Kenniscontrole

Voltooid

Uw collega gebruikt workloadidentiteiten met een GitHub-implementatiewerkstroom. De volgende code is het werkstroomdefinitiebestand:

on:
  push:
    branches:
      - main
    paths:
      - 'deploy/**'

name: AzureBicepSample

jobs:
  deploy:
    runs-on: ubuntu-latest
    steps:
    - uses: actions/checkout@v3
    - uses: azure/login@v1
      with:
        client-id: '44445555-eeee-6666-ffff-7777aaaa8888'
        tenant-id: 'aaaabbbb-0000-cccc-1111-dddd2222eeee'
        subscription-id: 'ffff5f5f-aa6a-bb7b-cc8c-dddddd9d9d9d'
    - uses: azure/arm-deploy@v1
      with:
        resourceGroupName: MyResourceGroup
        template: ./deploy/main.bicep

De werkstroom retourneert het volgende foutbericht:

Error:  Unable to get ACTIONS_ID_TOKEN_REQUEST_URL env variable. Please make sure to give write permissions to id-token in the workflow.

1.

Wat moet uw collega doen om deze fout op te lossen?

Voeg de permissions eigenschap toe aan de werkstroomdefinitie.

Verplaats de invoer van de client-id, tenant-id en abonnements-id naar GitHub-geheimen.

Gebruik een service-principal en een sleutel.

2.

Welke van deze beweringen over workloadidentiteiten is waar?

Wanneer u workloadidentiteiten gebruikt, moet u hun geheimen zorgvuldig beheren.

Workloadidentiteiten kunnen federatieve referenties gebruiken om te verifiëren.
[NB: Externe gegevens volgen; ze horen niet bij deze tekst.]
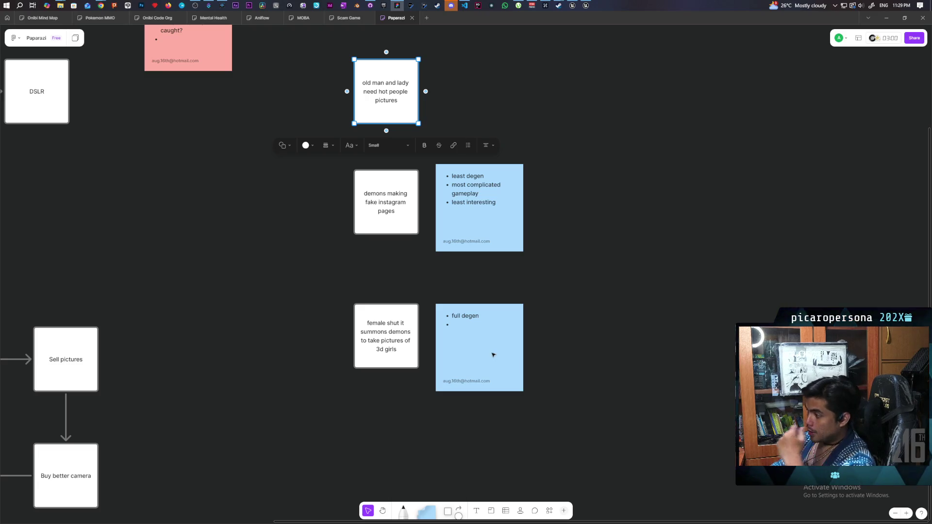
- Re-edit the 'full degen' note's empty second bullet, select both bottom notes, then pan the board
{"action": "left_click", "coordinate": [476, 332]}
{"action": "left_click", "coordinate": [467, 325]}
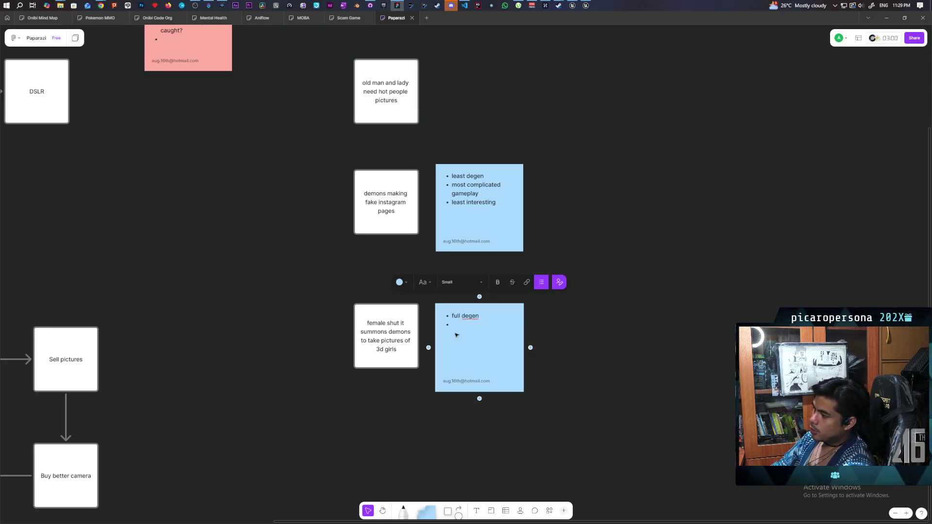
{"action": "left_click", "coordinate": [498, 397]}
{"action": "mouse_move", "coordinate": [562, 284]}
{"action": "left_mouse_down"}
{"action": "mouse_move", "coordinate": [458, 420]}
{"action": "mouse_move", "coordinate": [346, 435]}
{"action": "left_mouse_up"}
{"action": "left_click", "coordinate": [478, 330]}
{"action": "left_click", "coordinate": [478, 330]}
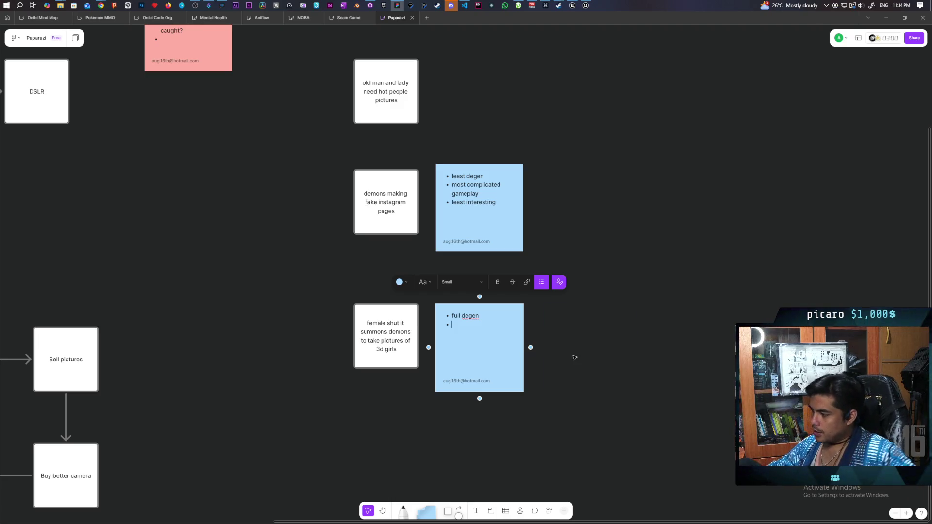
{"action": "left_click", "coordinate": [674, 437]}
{"action": "mouse_move", "coordinate": [674, 437]}
{"action": "left_mouse_down"}
{"action": "mouse_move", "coordinate": [419, 359]}
{"action": "mouse_move", "coordinate": [431, 388]}
{"action": "left_mouse_up"}
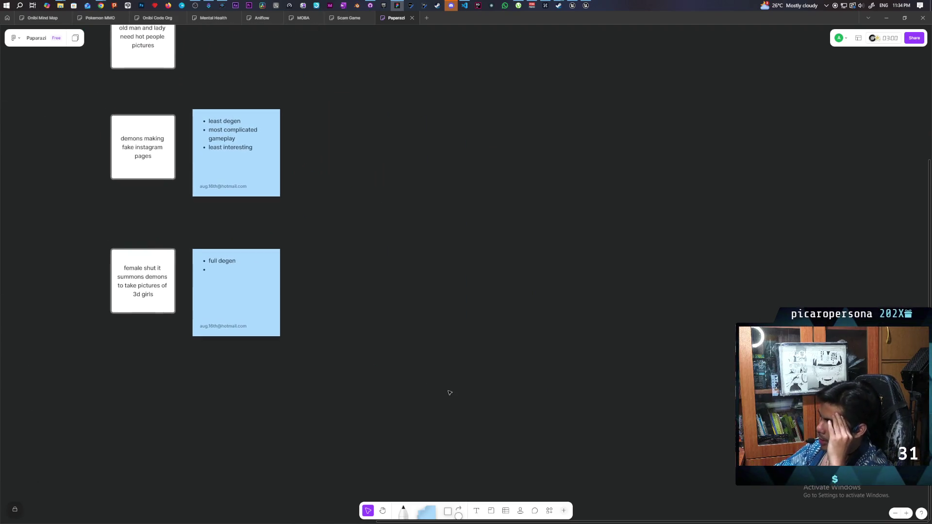
- Add a white square card reading 'slowly moving from bush to bush/ hiding'
{"action": "left_click", "coordinate": [448, 513]}
{"action": "left_click", "coordinate": [423, 258]}
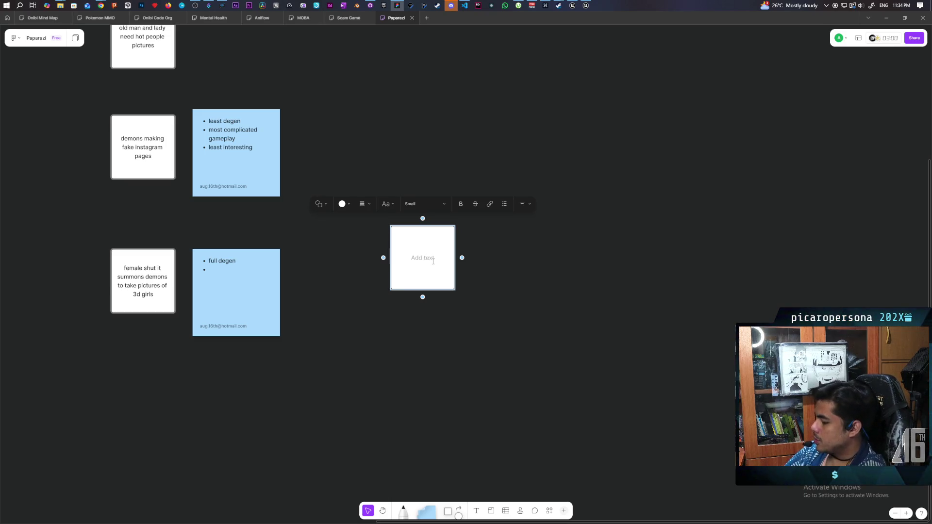
{"action": "type", "text": "slowly "}
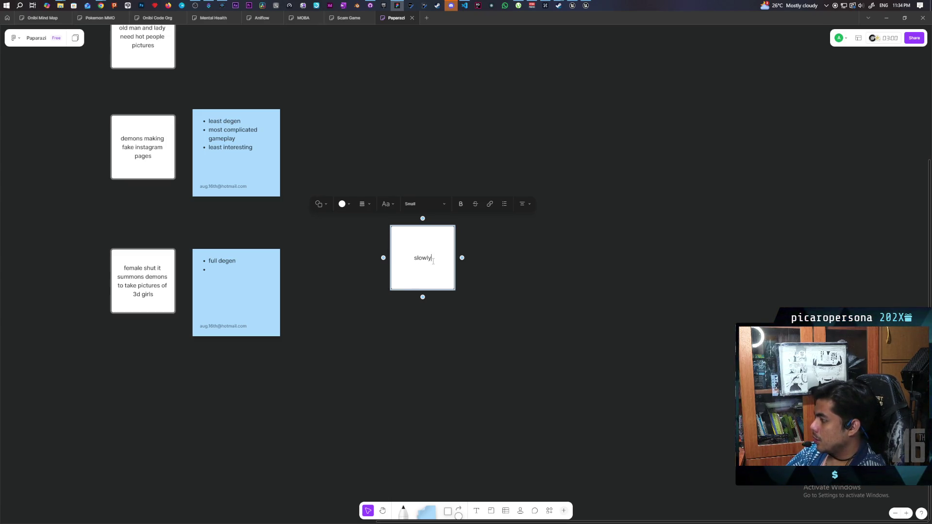
{"action": "type", "text": "moving from busgh"}
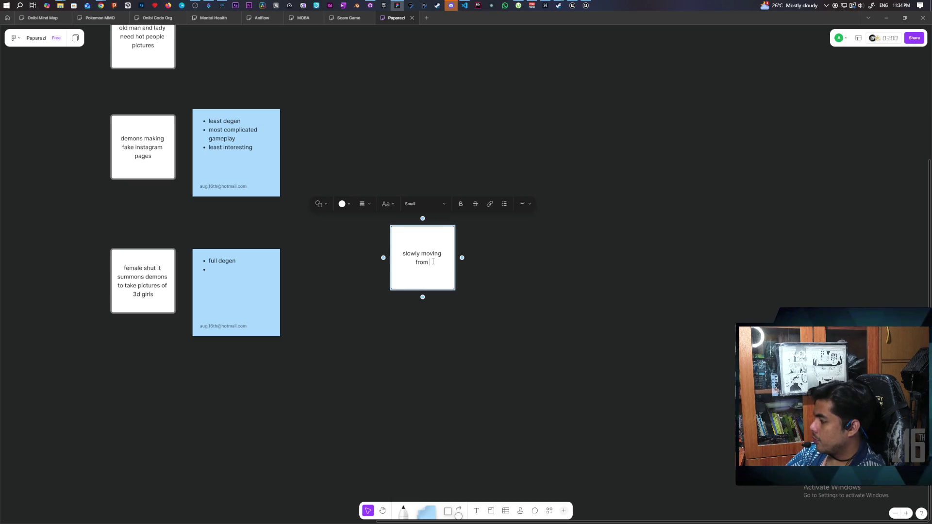
{"action": "key", "text": "BackSpace"}
{"action": "key", "text": "BackSpace"}
{"action": "type", "text": "h "}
Workloadidentiteiten moeten worden gemaakt via Azure Portal.

3.

U moet een implementatiewerkstroom maken waarmee uw infrastructuur wordt geïmplementeerd in drie omgevingen: ontwikkeling, testen en productie. Elke omgeving bevindt zich in een toegewezen resourcegroep in drie abonnementen. Wat moet u doen?

Maak één workloadidentiteit en verdeel deze toegang tot de hoofdbeheergroep van de tenant.

Maak één workloadidentiteit en ververleent deze toegang tot elk van de resourcegroepen in de drie abonnementen.

Maak drie workloadidentiteiten, één per omgeving en verdeel elke identiteit toegang tot één resourcegroep in het relevante abonnement.

4.

U maakt een workloadidentiteit om een implementatiewerkstroom uit te voeren. De werkstroom implementeert een Bicep-bestand dat één opslagaccount maakt. Welke van de volgende opties heeft de minst bevoegde toegang die u nodig hebt voor uw werkstroom?

Roldefinitie: Inzender
Bereik: Abonnement

Roldefinitie: Inzender
Bereik: resourcegroep

Roldefinitie: Eigenaar
Bereik: resourcegroep

U moet alle vragen beantwoorden voordat uw werk kan worden gecontroleerd.